Она плачет, я встаю.

Сигарета выкурена, мы встаем, табачинки на языке, грусть в сердце, я жую мундштук. Опустив кисточку на место, вставив ее предварительно в гнездо и закрепив, я медленно переворачиваю флакончик вверх дном и тщательно закручиваю его. Я скрупулезно, герметически закручиваю пробку, боясь сорвать резьбу, считая обороты, лихорадочно подсчитывая убытки, и, насчитав их восемь с половиной, - встаю. Страх сорвать резьбу экзистенциален, и передо мной разверзается бездна.

- Гермес!

Сигарета выкурена, табак проглочен, мундштук изжеван, я встаю.

- Милый! - обволакивает меня водорослями русалка. - Родной! - И в темном огне ее глаз я читаю приговор.

Слыханное ли дело? Преступник читает приговор.

- Отпусти меня, - говорю я с мольбою. - Я еще не собрал жемчуг, не сделал бандху, не набрал воздуха, не сжал диафрагму.

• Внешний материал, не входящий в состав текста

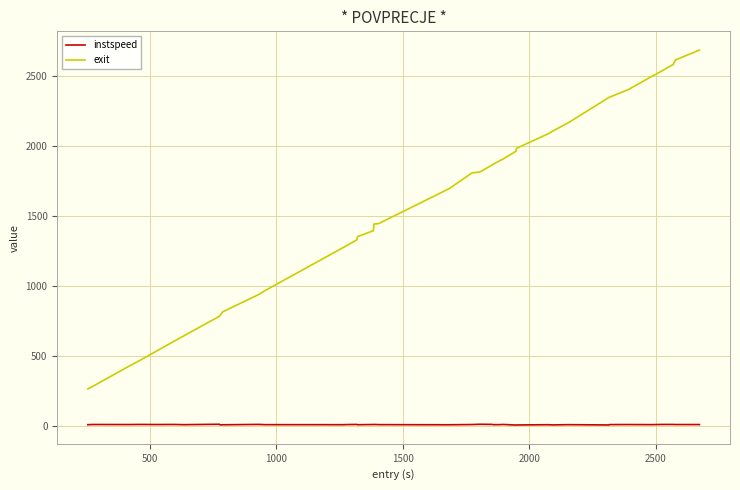

List the series in order of their overall mean, lowest first.

instspeed, exit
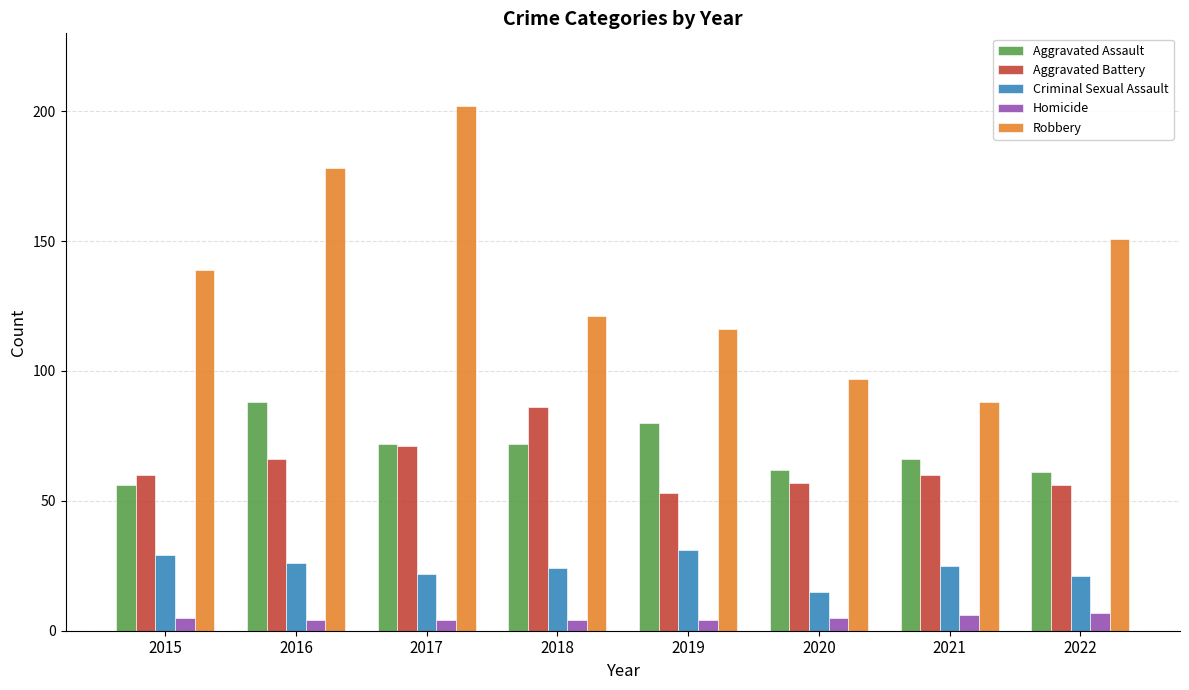

What is the value of the Robbery bar at the 5th from the left?

116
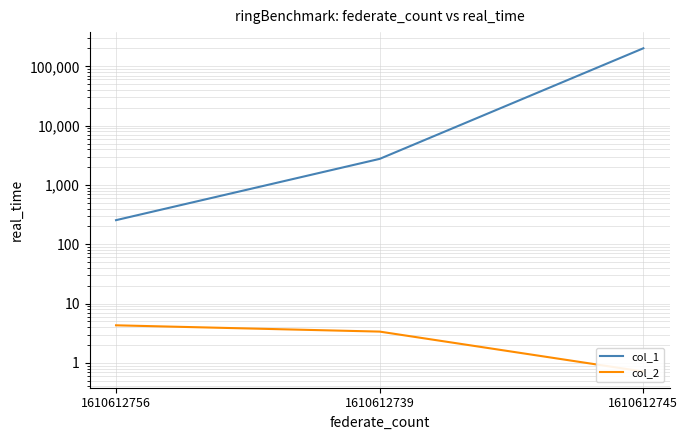

Reading left to right, what are all the values shown in this chart?

col_1: 255.0	2753.0	201595.0
col_2: 4.3	3.4	0.7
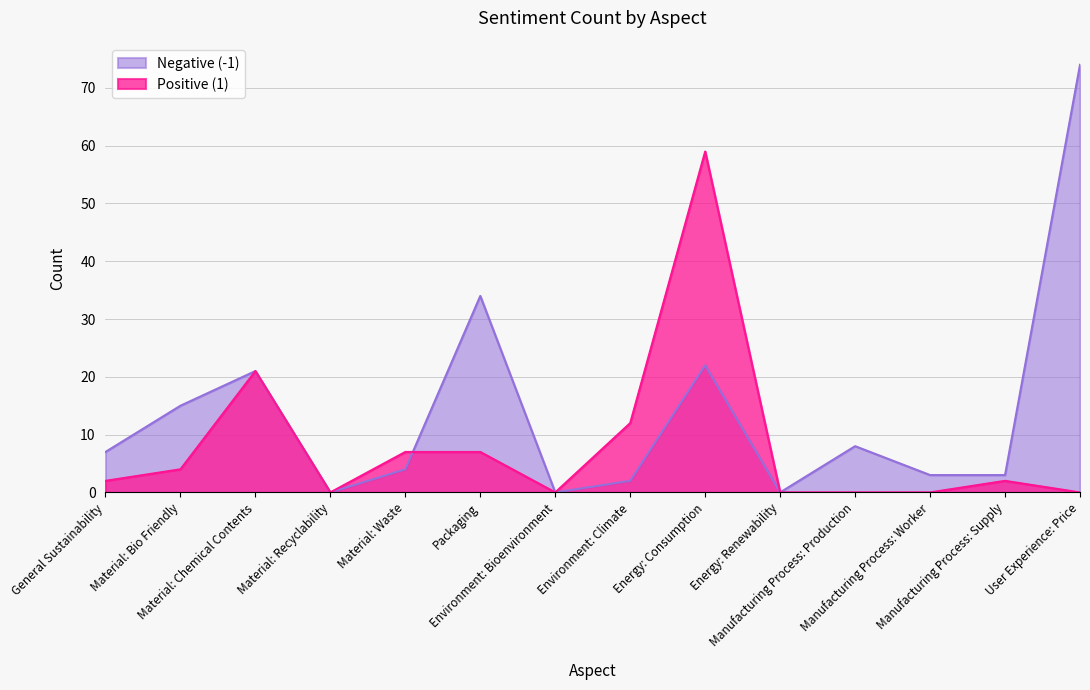

Which series has the widest spread of values?

Negative (-1)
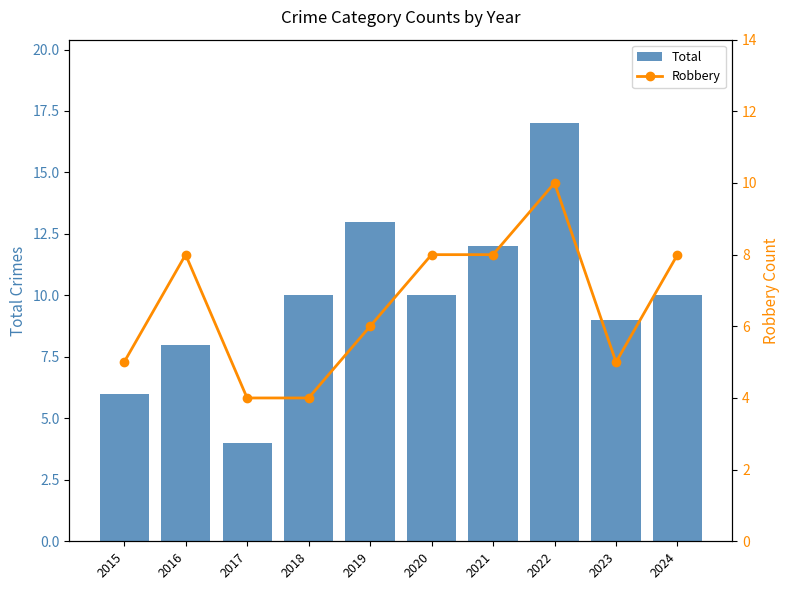

Where does the Robbery series first go above 8?

2022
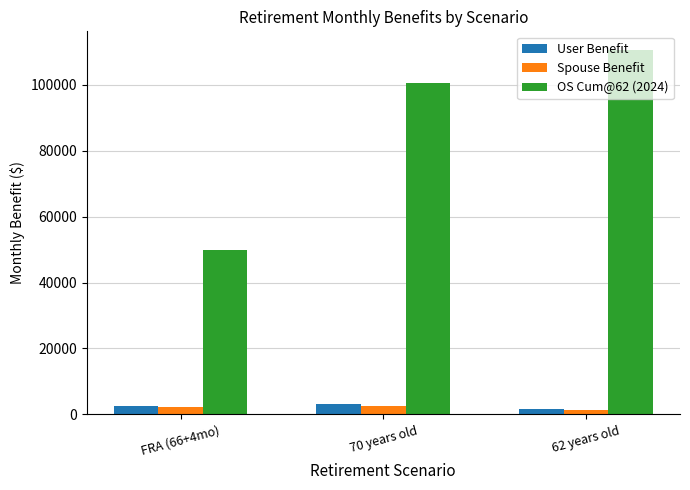

Is the value of User Benefit at 62 years old greater than the value of OS Cum@62 (2024) at 70 years old?

No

- Дурачок, - душит она меня своими водорослями. - Дурачок же... Сейчас мы сделаем туалет.

Приговоренный в стерильной операционной. Многочисленные ассистенты окружают пациента, блеск опыта, хромированных инструментов, интеллекта, эрудиции, света.

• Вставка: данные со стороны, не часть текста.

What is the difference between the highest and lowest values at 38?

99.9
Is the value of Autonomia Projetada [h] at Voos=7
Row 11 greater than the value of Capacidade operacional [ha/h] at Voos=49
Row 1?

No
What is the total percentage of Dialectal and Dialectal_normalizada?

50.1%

Она причесывает меня и сбрызгивает духами. Я чувствую, как влажный треугольник ее сорочки отпечатывается на моем лице. Длиннопалые блики ножниц, как стрижи, молниеносно проносятся надо мной на бреющем полете. Она обливает меня розовой водой и целует в пробор. Я задыхаюсь от ее близости и объятий. Выхватив из замшевого футляра опасную бритву, она  ловко вырезает воротник моей рубахи и реет ею над моей бледной шеей. Метафизический озноб бритвы,  ее оккультных прикосновений сводят меня с ума, и я опускаюсь в прозрачный обморок свободы. Она правит бритву на солдатском ремне, приникает к лезвию губами, проникает за последнюю пуговицу моей сорочки. Мои внутренности холодеют, живот сводит судорога, замысел бритвы ужасен. Она возносит ее к самому горлу, срубая сухие волоски, как иглы ежа. Вулканический выброс слюны, страха, клекота затопляет меня, но она ничего не замечает. Бедный, сморщенный камарупа, чего она хочет от тебя?

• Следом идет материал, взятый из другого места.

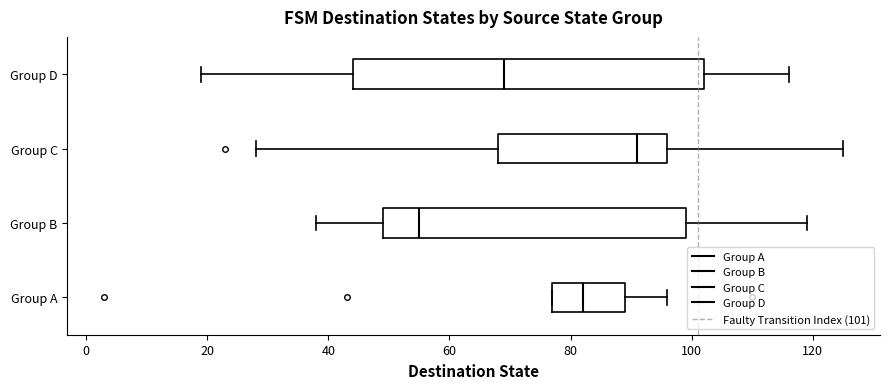

Which box is the widest, from its left edge to its right edge?

Group D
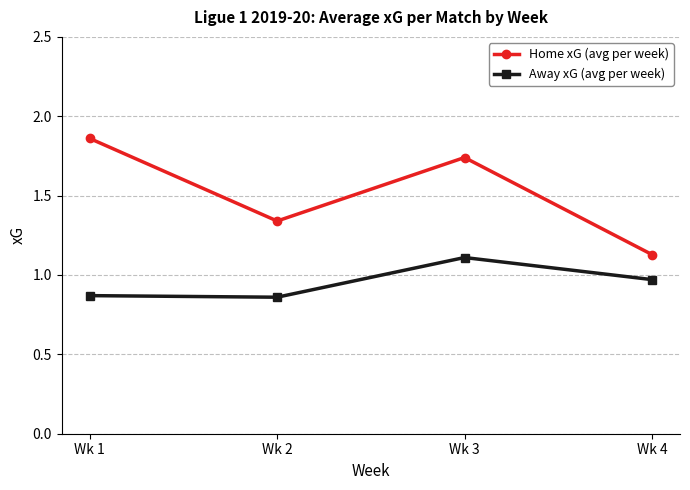

What is the sum of the Home xG (avg per week) values at Wk 4 and Wk 2?

2.5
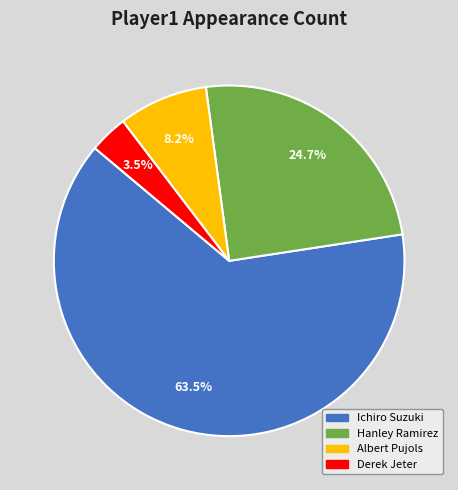

Is Ichiro Suzuki the majority of the pie?

Yes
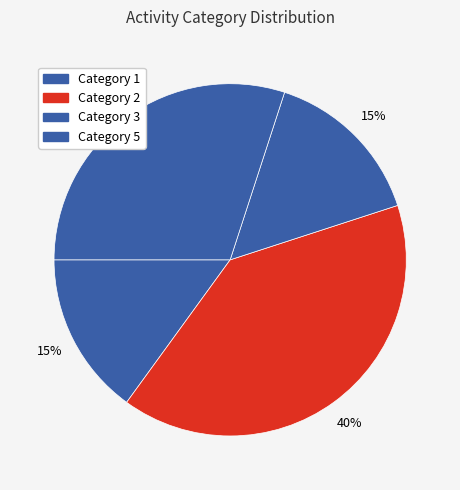

Which slice is the smallest?

Category 1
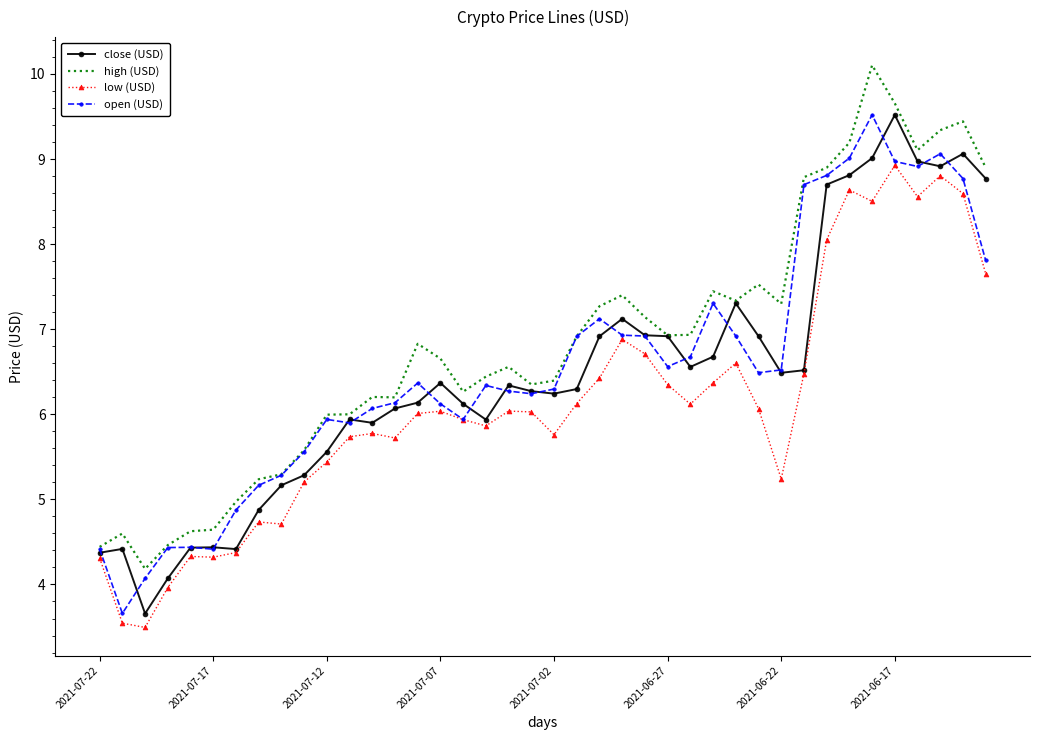

Which series has the largest total across all categories?

high (USD)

Она щурится, правит бритву, дышит на нее всей влагой рта. Какой жадный рот, ненасытный. Обвела его помадой, как кровью.

Ее алчба

Бледный, сморщенный камарупа. Чего она хочет от тебя?

ГРЕШНИК НА ПОКАЯНИИ

Преступник на исповеди у духовника. Смуглый ленивец.

Но почему нарушен ритуал? Туалет - после объявления приговора? Следует неукоснительно следовать тюремному протоколу. Я принялся отстаивать его.

Я принялся отстаивать его, народ выталкивает несчастного к месту казни.

Преступник поднимается на эшафот

Палач бросает его на плаху, взмахивает рукой. Топор больше не потерпит отговорок. Она натягивает подо мной простыню как струну и обнажает секиру.

Приговор прочитан, папиросы выкурены, последний туалет смертника завершен.

Преступника приветствует народ

Несчастному завязывают глаза, запах собственной крови обдает его, он плачет.

В гильотину ее нацеленных ног он закладывает свою обреченную голову - и вечность смыкается над ним.